Firstly, I unearthed a flame-haired horsewoman called Svetlana, who was none other than the Karabakh DNA registrar. I made her portrait at a stable that hadn’t been on the diplomatically-approved location list (it was less than immaculate, and some of the horses -not all Karabakhs- looked anorexic), and she patiently explained the system for verifying horses’ pedigrees. She visits locations all over the country to take samples of horses purporting to be Karabakh, yet the ‘national’ registration project goes well beyond Azerbaijan’s borders. DNA is sent to a lab in Germany for testing, and the breeding programme is supported by American funding.
However, it was on the following day that I made the magazine cover photograph. I’d contacted Sarxan Tagiyev, founder of the Baku Golden Horse equestrian club and ex-champion jockey, whose grandfather had begun collecting Karabakh horses after World War II. We met at stables beside the Baku hippodrome, under the windows of dozens of Soviet-era tower blocks. Here, 30 ‘golden horses’ lived and exercised, and a makeshift village of dwellings alongside housed the families of the devoted stablehands who’d left their homes to save the country’s last Karabakhs in 1993. Few there spoke English. My beginner’s Russian & Google Translate served me well though, and my Azeri vocabulary, coming on apace, but still fairly limited to “At” (horse), “It” (dog), “Chai” (the same word for ‘river’ and ‘tea’) and “Shimshai” (lightening), filled some odd gaps in conversation.

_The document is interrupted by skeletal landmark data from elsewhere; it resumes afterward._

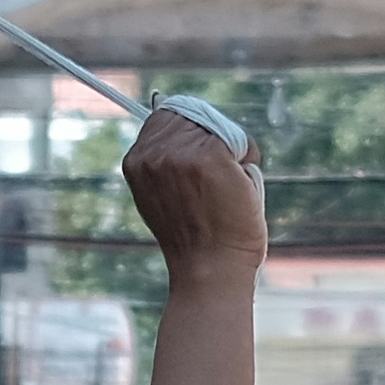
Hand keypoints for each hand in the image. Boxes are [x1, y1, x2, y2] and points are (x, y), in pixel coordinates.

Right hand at [119, 98, 267, 276]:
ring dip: (233, 150)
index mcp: (136, 161)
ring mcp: (180, 154)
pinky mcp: (211, 156)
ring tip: (228, 187)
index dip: (191, 131)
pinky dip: (249, 160)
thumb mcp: (164, 193)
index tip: (202, 161)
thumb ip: (166, 160)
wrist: (210, 269)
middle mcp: (153, 154)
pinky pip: (240, 139)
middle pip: (193, 115)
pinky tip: (241, 188)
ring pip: (218, 125)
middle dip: (212, 138)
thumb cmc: (197, 238)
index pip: (166, 114)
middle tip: (218, 178)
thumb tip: (183, 120)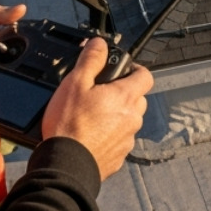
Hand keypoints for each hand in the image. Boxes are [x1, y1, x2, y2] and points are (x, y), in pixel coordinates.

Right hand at [40, 37, 152, 179]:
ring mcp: (127, 139)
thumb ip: (91, 60)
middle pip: (138, 98)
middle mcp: (133, 118)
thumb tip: (100, 44)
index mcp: (126, 97)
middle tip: (101, 94)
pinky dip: (110, 136)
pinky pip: (120, 140)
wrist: (65, 166)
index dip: (134, 70)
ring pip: (129, 120)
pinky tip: (91, 136)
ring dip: (117, 115)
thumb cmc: (69, 126)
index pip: (145, 76)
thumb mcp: (75, 83)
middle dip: (124, 93)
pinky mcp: (119, 156)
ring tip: (93, 117)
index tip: (121, 70)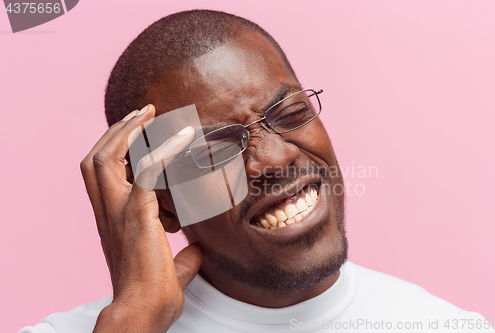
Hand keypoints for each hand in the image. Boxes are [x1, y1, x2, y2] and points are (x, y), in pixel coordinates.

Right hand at [80, 105, 203, 331]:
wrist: (143, 311)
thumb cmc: (152, 294)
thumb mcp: (169, 269)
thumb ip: (182, 256)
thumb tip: (199, 252)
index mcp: (110, 220)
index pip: (100, 174)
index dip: (113, 150)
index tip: (134, 133)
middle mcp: (107, 211)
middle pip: (94, 159)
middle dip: (115, 131)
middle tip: (140, 113)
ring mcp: (118, 211)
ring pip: (106, 158)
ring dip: (126, 131)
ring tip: (148, 113)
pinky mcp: (137, 213)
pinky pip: (145, 170)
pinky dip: (162, 149)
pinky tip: (185, 136)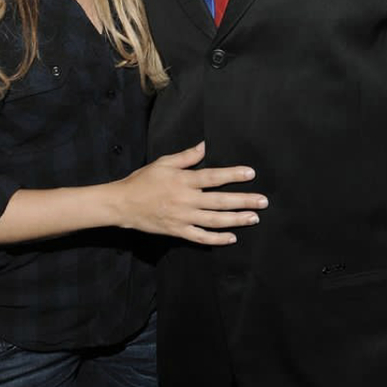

Despite communication challenges, Sarxan was a marvellous host and subject, quickly understanding exactly what a photographer might need. At his suggestion, after I’d made his portrait and taken some reportage images of horses training at the hippodrome, a calm Karabakh mare named Buta was bundled into a trailer and a group of us set off for… the beach.
The afternoon was coming to an end by the time we reached the shores of the Caspian Sea at Buzovna, a short drive northeast of Baku. It was the first beach I’d seen where, instead of parking on the road and walking down to the sea, beach-goers drove their cars over the sand to park by the water. The sand was, as a result, criss-crossed with tyre marks, and the air was tinged with a scent of petrol and the hum of engines – but this took nothing away from Buta’s beauty there.
The golden, near-sunset light was making her coat glow, and I took photographs of an enthusiastic, young horse club member delightedly trotting the horse up and down. All the ingredients were there, and I almost, almost had the cover. Then, in a flash of inspiration, childhood dreams merged with an idea for a photograph, and I asked to get up in the saddle myself.
Buta indulged me, stood still and gazed out toward the Caspian Sea, as I trained my camera on her golden ears. Once I knew I had the shot, I took hold of the reins, and rode up the beach. My mission as photographer accomplished, this was my moment. To ride a precious golden horse along the shoreline of the Caspian Sea at sunset: a truly golden opportunity.